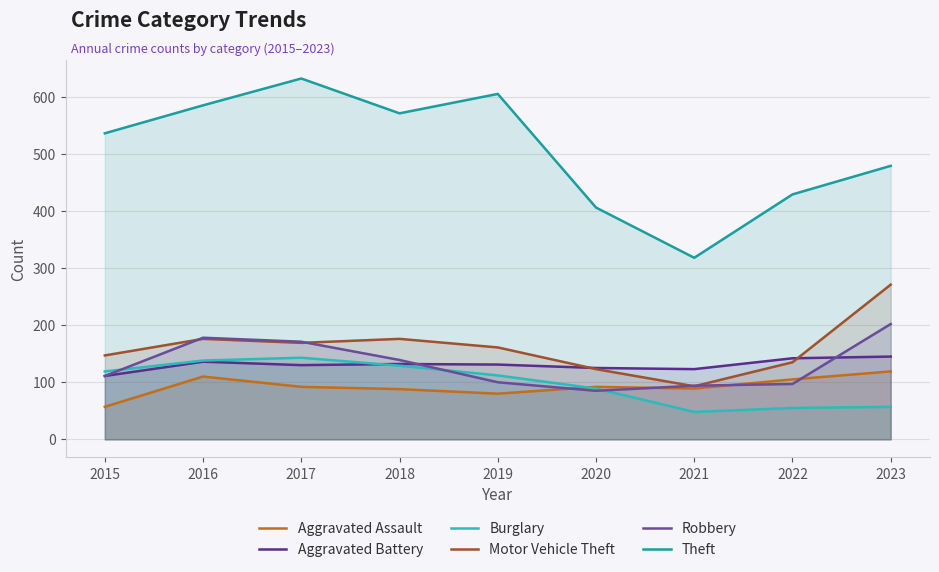

In Robbery, how many points are lower than both neighbors (excluding endpoints)?

1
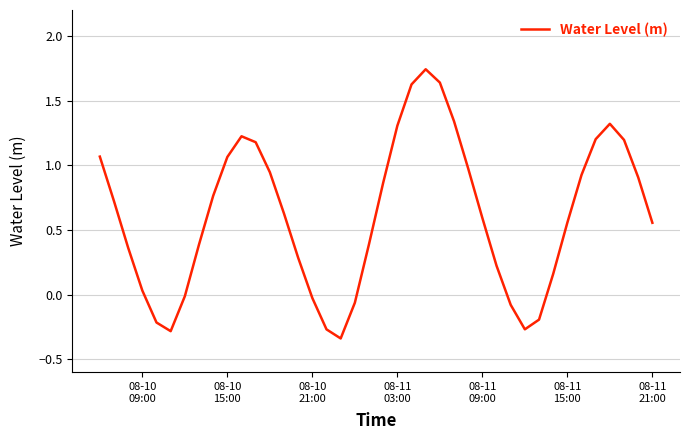

Does the chart have visible grid lines?

Yes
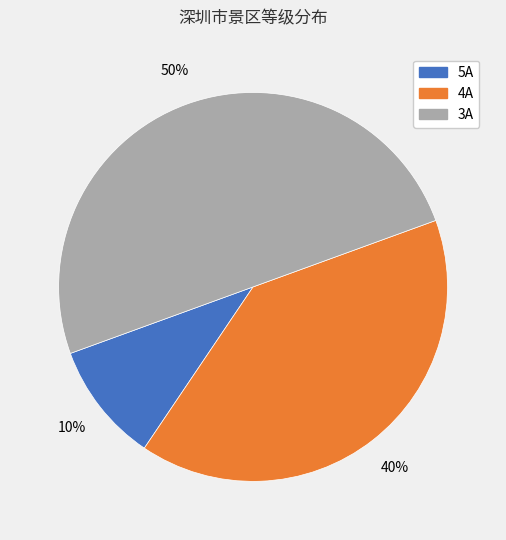

Does 4A account for over 50% of the chart?

No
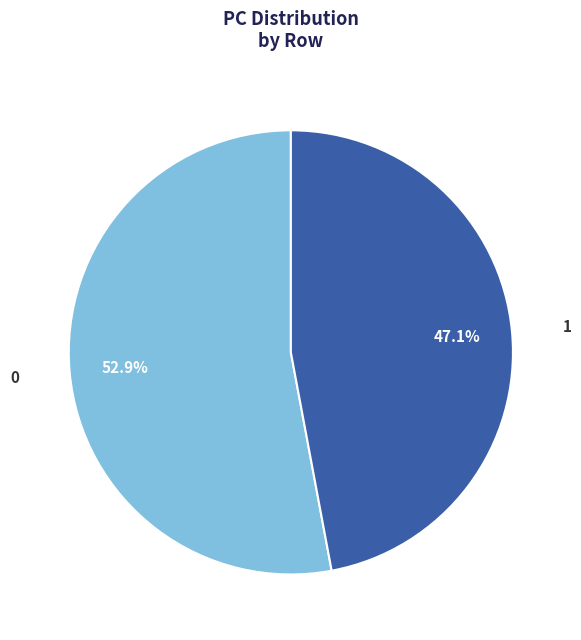

What is the smallest slice in the pie chart?

1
☆ ☆ ☆
Reproduce the items above word for word, omitting the pictures.

→ **Written solution**:
In Robbery, how many points are lower than both neighbors (excluding endpoints)?

1

Does the chart have visible grid lines?

Yes

Does 4A account for over 50% of the chart?

No

What is the smallest slice in the pie chart?

1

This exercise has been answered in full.